Friday 28 August 2015

Another week, another cause for celebration at Northampton Live at Home. We were recently on BBC Radio Northampton as part of Feelgood Fortnight (two weeks of programmes about happiness and mental wellbeing – you can listen to it here, skip to 2.08.30), and now we’ve just had a party to welcome our 500th member, Len Malpas. Obviously I’m thrilled about it all, but it’s also got me thinking. If at least 500 people in Northampton need us (we’re still doing outreach – I’m sure there are plenty more people we could help too) and BBC Radio is inviting us to discuss wellbeing, that really says something about how much people need Live at Home, and how much good we do.

I was on the radio programme along with Trudie Fraser (a member, aged 96), and volunteer Sue Stiling. Trudie, who actually volunteers as a befriender as well, told host Stuart Linnell and his listeners about how she lives in a cul de sac and could easily go all day without seeing as much as a car go by, until she joined Live at Home. And Sue explained how volunteering has helped her; when she started, she was jobhunting but she was very very low and not herself mentally. But now she says she feels much more confident and fulfilled, happy in herself, and it’s really helping with her job search and confidence. (You can do it, Sue – we’re all rooting for you!)

We hear a lot in the news about isolation and loneliness among older people, and how badly this can affect their physical and mental health. But with practical and social support, the chance to get out and about with friends, knowing there’s always help available on the end of a phone line – that’s invaluable. And volunteers like Sue know that being able to help people, doing real, demonstrable good for them, is a great way to boost your own self esteem and mental health. It looks impressive on the CV too.

We’ve been incredibly lucky to have been given a Big Lottery Fund grant of £153,000 last year, spread over five years. We may have 500 members now, but as I said, I’m certain there are plenty more people we could help. So the money’s going towards things like a men’s group, since men can be harder to reach than women.

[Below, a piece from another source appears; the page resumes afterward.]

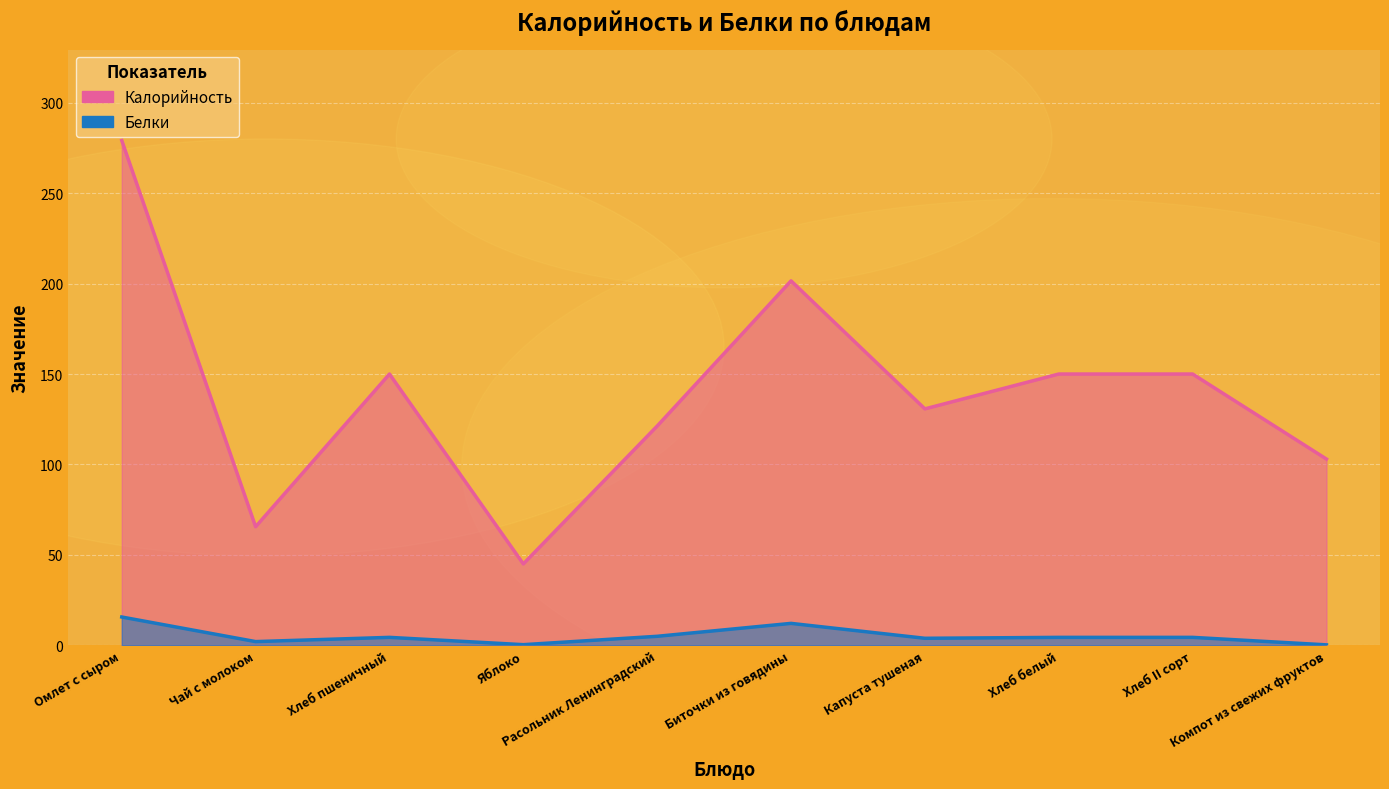

True or false: Белки and Калорийность intersect in this chart.

False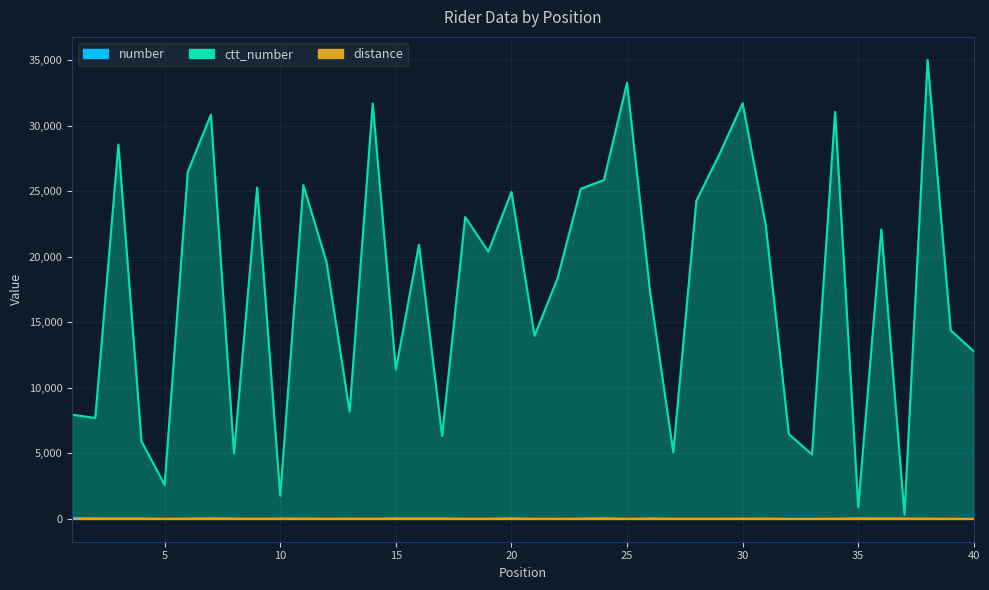

At which category is the sum across all series the highest?

38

And a falls awareness programme; we want to help keep people safe and give them confidence and security in themselves in their own homes.

Live at Home has been described as a “lifeline” and “a source of friendship” by members all over the country. So if you’re feeling lonely or isolated at home, or would appreciate some new avenues for friendship and support (or if you know someone who’d benefit), please look into finding your nearest Live at Home scheme. Or if you’ve got some spare time, even if it’s just an hour a month, think about volunteering. As Sue says, “You get as much out of it as you put in, maybe even more.” Or maybe be like Trudie and do both!